**Dataset extract:**
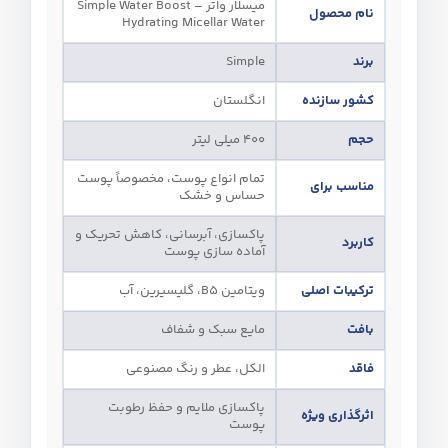
میسلار واتر – Simple Water Boost
نام محصول
Hydrating Micellar Water
برند
Simple
کشور سازنده
انگلستان
حجم
۴۰۰ میلی‌ لیتر
تمام انواع پوست، مخصوصاً پوست
مناسب برای
حساس و خشک
پاکسازی، آبرسانی، کاهش تحریک و
کاربرد
آماده‌ سازی پوست
ترکیبات اصلی
ویتامین B5، گلیسیرین، آب
بافت
مایع سبک و شفاف
فاقد
الکل، عطر و رنگ مصنوعی
پاکسازی ملایم و حفظ رطوبت
اثرگذاری ویژه
پوست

**Task details:**
Read the entries above and find each line holding the word "پاکسازی". Copy it out.

**Task response:**
پاکسازی، آبرسانی، کاهش تحریک و
پاکسازی ملایم و حفظ رطوبت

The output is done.